Defendant further contends that the court erred in permitting the People to introduce certain Molineux evidence concerning prior acts of misconduct that he perpetrated against the victim. We likewise reject that contention. "Evidence of a defendant's prior bad acts may be admissible when it is relevant to a material issue in the case other than defendant's criminal propensity . . . Where there is a proper nonpropensity purpose, the decision whether to admit [such] evidence
. . . rests upon the trial court's discretionary balancing of probative value and unfair prejudice" (People v Dorm, 12 NY3d 16, 19 [2009]). Here, we conclude that the court properly balanced the probative value of the evidence and the prejudice arising therefrom, and thus the victim's testimony concerning the uncharged acts was properly admitted "to complete the narrative of the events charged in the indictment . . . and [to] provide[] necessary background information" (People v Workman, 56 AD3d 1155, 1156 [4th Dept 2008], lv denied 12 NY3d 789 [2009] [internal quotation marks omitted]; see People v Morris, 21 NY3d 588, 594 [2013]; People v Feliciano, 196 AD3d 1030, 1031 [4th Dept 2021], lv denied 37 NY3d 1059 [2021]) as well as to place "the charged conduct in context" (Dorm, 12 NY3d at 19; see People v Leeson, 12 NY3d 823, 827 [2009]). We note in particular that the court excluded many of the prior bad acts that the People sought to introduce (see e.g. People v Medley, 165 AD3d 1585, 1585 [4th Dept 2018]; People v Burkett, 101 AD3d 1468, 1471 [3d Dept 2012], lv denied 20 NY3d 1096 [2013]), that it admitted only prior bad acts that the victim had reported to the police before the charged incident, and that its limiting instructions "served to alleviate any potential prejudice resulting from the admission of the evidence" (People v Alke, 90 AD3d 943, 944 [2d Dept 2011], lv denied 19 NY3d 994 [2012]; see People v Freece, 46 AD3d 1428, 1429 [4th Dept 2007], lv denied 10 NY3d 811 [2008]).
Next, viewing the evidence in light of the elements of the crimes as charged to the jury (see People v Danielson, 9 NY3d 342, 349 [2007]), we reject defendant's contention that the verdict is contrary to the weight of the evidence (see generally People v Bleakley, 69 NY2d 490, 495 [1987]).

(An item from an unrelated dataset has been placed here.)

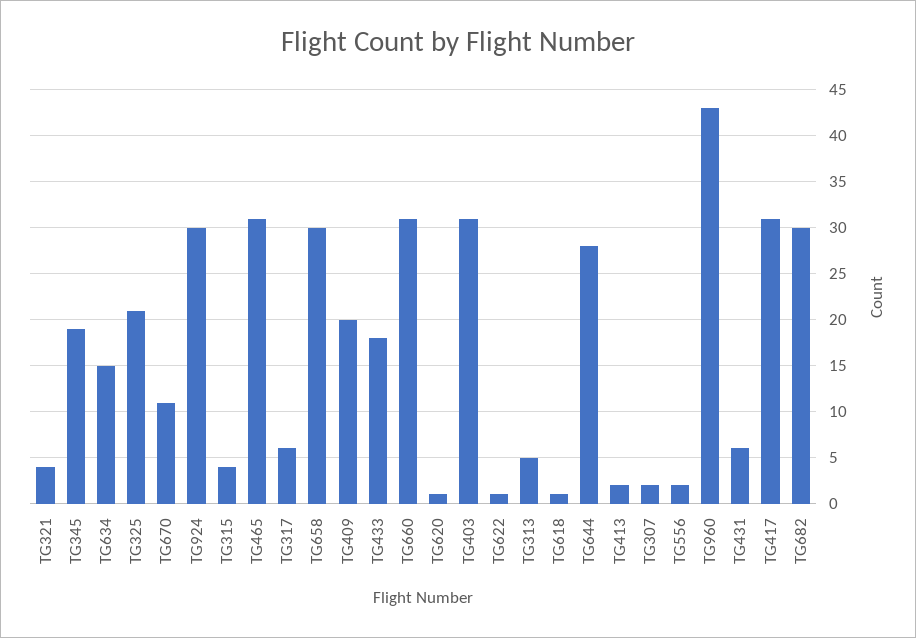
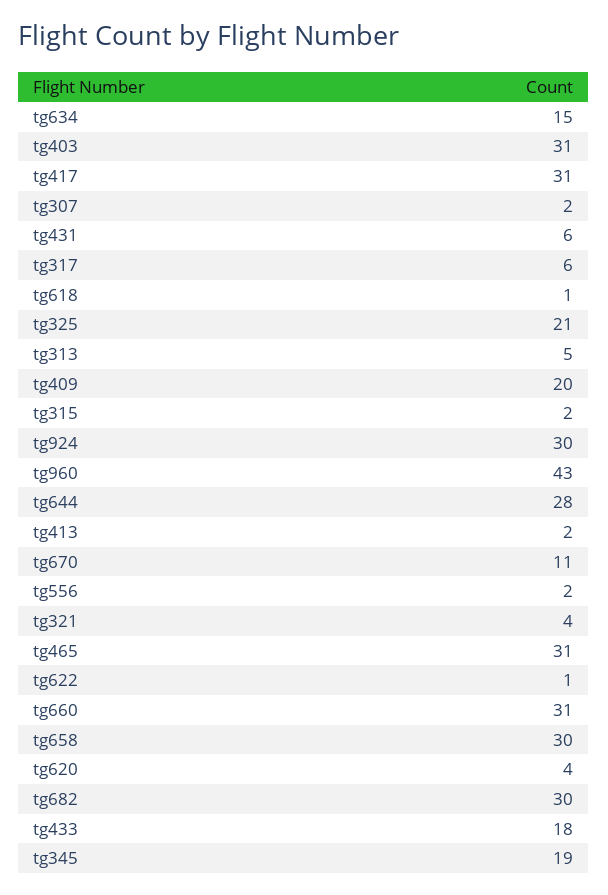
TG315: 4 -> 2
TG620: 1 -> 4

Finally, we note that the uniform sentence and commitment form fails to indicate that defendant's conviction of burglary in the first degree was as a sexually motivated felony, and it must be amended accordingly (see generally People v Brown, 166 AD3d 1579, 1579-1580 [4th Dept 2018], lv denied 32 NY3d 1169 [2019]; People v Oberdorf, 136 AD3d 1291, 1292-1293 [4th Dept 2016], lv denied 27 NY3d 1073 [2016]).